#### Exercise directions
Reproduce the lines below without any change, everything from the very first one down to the line containing "(list-queue element ...)", with both of those included.

=-=-=

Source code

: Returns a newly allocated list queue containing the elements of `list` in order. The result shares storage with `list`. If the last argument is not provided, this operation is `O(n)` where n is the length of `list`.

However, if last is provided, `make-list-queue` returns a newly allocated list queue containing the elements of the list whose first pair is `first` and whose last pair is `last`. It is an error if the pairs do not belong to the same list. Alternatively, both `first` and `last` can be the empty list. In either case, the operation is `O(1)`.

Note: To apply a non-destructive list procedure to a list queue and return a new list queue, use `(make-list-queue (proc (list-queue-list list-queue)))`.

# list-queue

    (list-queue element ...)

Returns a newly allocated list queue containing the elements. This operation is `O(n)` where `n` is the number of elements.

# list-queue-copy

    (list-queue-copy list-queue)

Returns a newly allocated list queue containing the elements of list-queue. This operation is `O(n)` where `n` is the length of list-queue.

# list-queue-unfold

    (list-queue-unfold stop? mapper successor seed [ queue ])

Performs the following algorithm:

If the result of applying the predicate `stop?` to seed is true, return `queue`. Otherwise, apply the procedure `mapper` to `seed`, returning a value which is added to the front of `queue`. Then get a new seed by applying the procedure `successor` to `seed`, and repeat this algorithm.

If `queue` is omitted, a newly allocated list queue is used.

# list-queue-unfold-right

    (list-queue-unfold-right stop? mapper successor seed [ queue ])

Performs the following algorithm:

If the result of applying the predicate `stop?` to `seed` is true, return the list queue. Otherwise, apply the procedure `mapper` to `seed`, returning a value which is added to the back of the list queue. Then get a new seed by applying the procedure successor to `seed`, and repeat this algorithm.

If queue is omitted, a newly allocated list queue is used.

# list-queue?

=-=-=

#### Result of this task
Source code

: Returns a newly allocated list queue containing the elements of `list` in order. The result shares storage with `list`. If the last argument is not provided, this operation is `O(n)` where n is the length of `list`.

However, if last is provided, `make-list-queue` returns a newly allocated list queue containing the elements of the list whose first pair is `first` and whose last pair is `last`. It is an error if the pairs do not belong to the same list. Alternatively, both `first` and `last` can be the empty list. In either case, the operation is `O(1)`.

Note: To apply a non-destructive list procedure to a list queue and return a new list queue, use `(make-list-queue (proc (list-queue-list list-queue)))`.

# list-queue

    (list-queue element ...)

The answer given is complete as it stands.